Low-quality leads can result in wasted time and, more importantly, wasted money. Pinpoint the perfect leads for your business with these simple tips.
Develop a Strategy
Write down your business goals before you begin seeking new leads. Choosing leads that match your professional objectives is an important part of creating a successful business. For example: If you have a new handyman business, taking quick-turn jobs will help you accumulate capital and grow a local client base. But it’s also important to focus on long-term goals. Choosing leads that could foster lasting relationships is a great way to build a foundation for your business’ future.
Have an Ideal Lead
Making a list of what you do and don’t want in a client will help you avoid working for the wrong customer. You can use information from past successful jobs — like location, size of job, etc. — or positive personal experiences with clients to construct your ideal lead. Be sure to share this information with your employees. A coordinated effort is an important part of choosing the right leads.
Don’t Overlook an Opportunity
Sometimes small and medium-sized projects can be the most promising. Smaller jobs allow you to exceed a client’s expectations, which will lead to additional work and keep you top of mind for bigger projects. Be sure to choose carefully when taking on smaller projects. Booking too many quick-turn jobs can cause scheduling problems and detract from higher-paying leads. It’s also important to avoid projects you aren’t comfortable with. Making a mistake will hurt your chances of converting your small project into a larger project later.
Recognize Red Flags
These are signs that a lead may not be right for your business:
- Too much or too little work. Committing to under or oversized projects will frustrate you and your client, making the job difficult to complete.

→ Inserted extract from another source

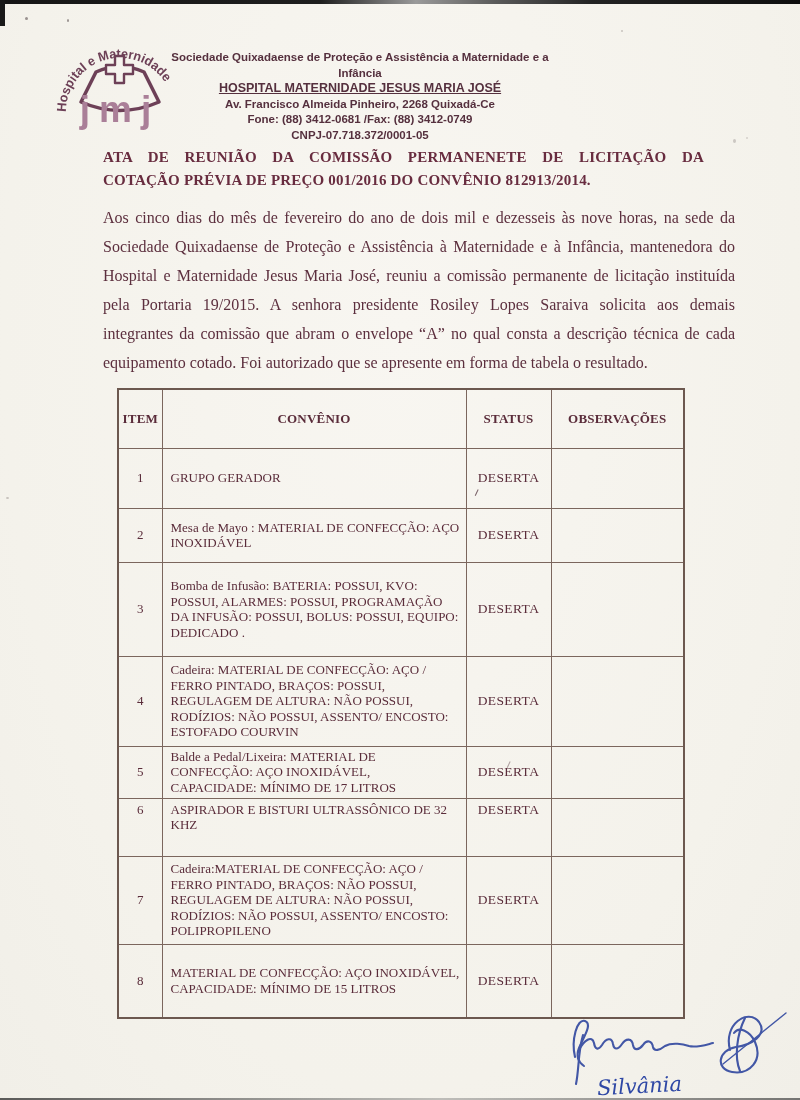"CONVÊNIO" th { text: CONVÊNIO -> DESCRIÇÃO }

- An unrealistic budget. Trimming a project to fit a narrow budget can result in reduced profits, a subpar finished product and major frustration.
- Indecisiveness. A lack of decision-making will extend deadlines and cause misunderstandings — some of which can be detrimental to your business.
- Unrealistic expectations. A client who has unrealistic expectations for a project is rarely happy with a realistic outcome.
- Poor communication. A lack of communication will delay your project and can result in mistakes that could cost you the job.
Even if the job isn’t for you, it’s important to be polite. Call your lead back and explain that the job isn’t a good fit at the moment — taking care to thank them for their time. Demonstrating professionalism will impress prospects — even if you don’t take the job — and it will also help your chances of winning future business.